(DATA SUPPLIED)
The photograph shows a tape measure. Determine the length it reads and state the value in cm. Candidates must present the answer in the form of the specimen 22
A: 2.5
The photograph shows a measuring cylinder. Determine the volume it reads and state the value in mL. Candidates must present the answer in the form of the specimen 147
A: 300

...

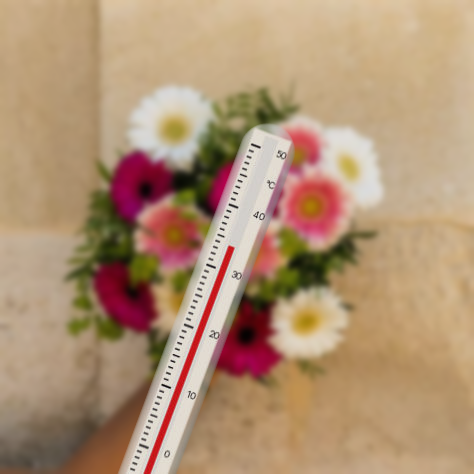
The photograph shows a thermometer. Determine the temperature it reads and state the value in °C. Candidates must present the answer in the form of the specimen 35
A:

--

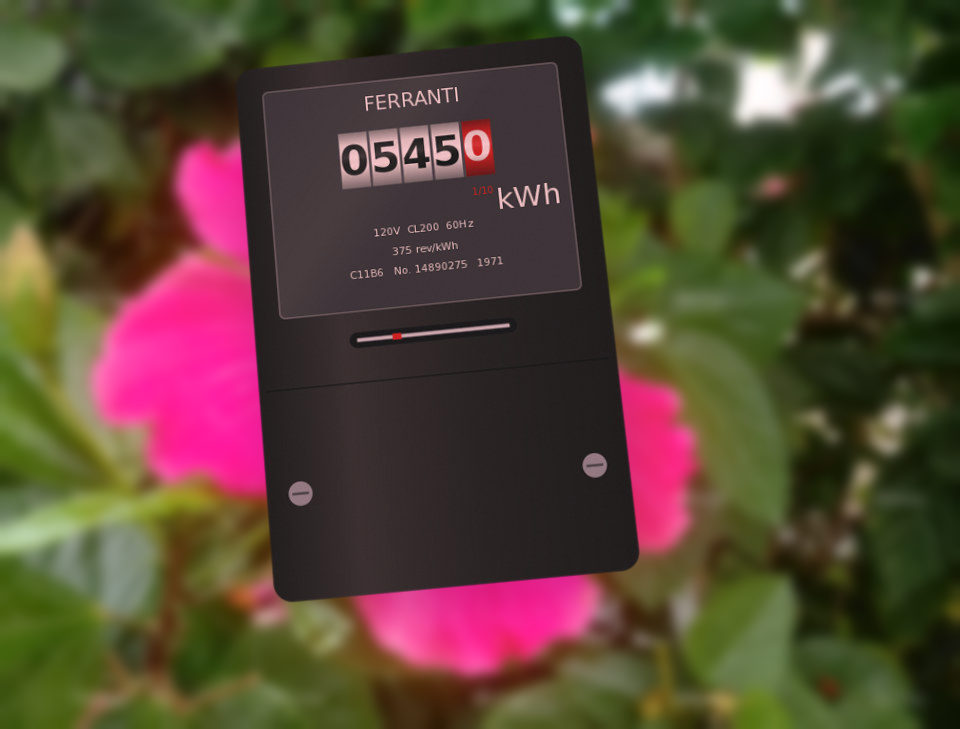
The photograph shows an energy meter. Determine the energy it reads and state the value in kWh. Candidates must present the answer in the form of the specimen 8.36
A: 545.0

(TASK REQUIREMENTS) Extract each line of the records above that contains the word "specimen". Treat uppercase and lowercase letters as different.

(RESULT FOR THIS TASK)
The photograph shows a tape measure. Determine the length it reads and state the value in cm. Candidates must present the answer in the form of the specimen 22
The photograph shows a measuring cylinder. Determine the volume it reads and state the value in mL. Candidates must present the answer in the form of the specimen 147
The photograph shows a thermometer. Determine the temperature it reads and state the value in °C. Candidates must present the answer in the form of the specimen 35
The photograph shows an energy meter. Determine the energy it reads and state the value in kWh. Candidates must present the answer in the form of the specimen 8.36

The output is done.